BRUSSELS, Belgium — The marble-clad palace, crowned with a quartet of muscular copper nudes, is a familiar landmark for thousands of Brussels' commuters who drive past every evening on their way to the leafy eastern suburbs.
But the treasure-packed interior of the Stoclet Palace is a mystery to all but a privileged handful and the unique artworks it contains are more remote to inhabitants of the Belgian capital than the Taj Mahal or Pyramids of Giza.
Last year, the Stoclet Palace joined the United Nations’ list of the world’s greatest heritage sites. It was one of just four European monuments added to the list, a reflection of the palace’s importance to the history of modern art, architecture and design.
The masterpiece, generally considered one of the finest private houses built in the 20th century, remains in private hands. Although the state is financing repairs and maintenance, the palace remains strictly off limits to the public.

### THE REQUEST
Turn the paragraph of the Stoclet Palace article that begins "Last year, the Stoclet Palace joined" into a short bulleted list of its main facts. You won't need the records for anything here.

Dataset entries
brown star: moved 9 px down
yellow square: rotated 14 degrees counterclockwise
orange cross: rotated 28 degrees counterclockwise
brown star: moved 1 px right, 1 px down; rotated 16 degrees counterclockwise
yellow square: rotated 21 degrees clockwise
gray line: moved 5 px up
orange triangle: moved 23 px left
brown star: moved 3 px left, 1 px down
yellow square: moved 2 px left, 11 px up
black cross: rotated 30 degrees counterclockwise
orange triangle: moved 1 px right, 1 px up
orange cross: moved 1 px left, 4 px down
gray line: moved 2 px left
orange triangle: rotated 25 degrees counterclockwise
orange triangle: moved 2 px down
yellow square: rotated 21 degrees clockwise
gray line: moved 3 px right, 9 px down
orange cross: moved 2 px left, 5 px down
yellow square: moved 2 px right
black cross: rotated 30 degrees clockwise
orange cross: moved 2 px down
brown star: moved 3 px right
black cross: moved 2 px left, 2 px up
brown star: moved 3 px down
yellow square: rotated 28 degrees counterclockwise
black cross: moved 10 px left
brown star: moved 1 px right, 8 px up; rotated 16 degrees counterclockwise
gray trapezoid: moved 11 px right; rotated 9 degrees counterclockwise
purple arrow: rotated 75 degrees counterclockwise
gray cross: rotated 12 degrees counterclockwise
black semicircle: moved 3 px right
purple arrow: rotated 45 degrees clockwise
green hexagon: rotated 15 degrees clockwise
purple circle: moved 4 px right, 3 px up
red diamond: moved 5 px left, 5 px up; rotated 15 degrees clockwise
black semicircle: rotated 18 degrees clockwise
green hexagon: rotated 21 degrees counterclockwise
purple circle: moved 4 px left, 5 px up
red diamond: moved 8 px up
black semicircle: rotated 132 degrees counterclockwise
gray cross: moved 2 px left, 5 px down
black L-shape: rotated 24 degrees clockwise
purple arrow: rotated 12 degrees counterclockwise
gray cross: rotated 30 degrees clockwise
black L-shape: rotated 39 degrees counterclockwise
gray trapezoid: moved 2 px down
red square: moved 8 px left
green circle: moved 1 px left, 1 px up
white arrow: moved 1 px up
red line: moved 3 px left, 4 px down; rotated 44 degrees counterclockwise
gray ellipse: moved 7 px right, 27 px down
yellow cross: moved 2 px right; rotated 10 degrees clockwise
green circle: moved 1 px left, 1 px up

### THE RESPONSE
- Last year, the Stoclet Palace was added to the United Nations' list of the world's greatest heritage sites.
- It was one of only four European monuments added.
- Its inclusion reflects its importance to the history of modern art, architecture and design.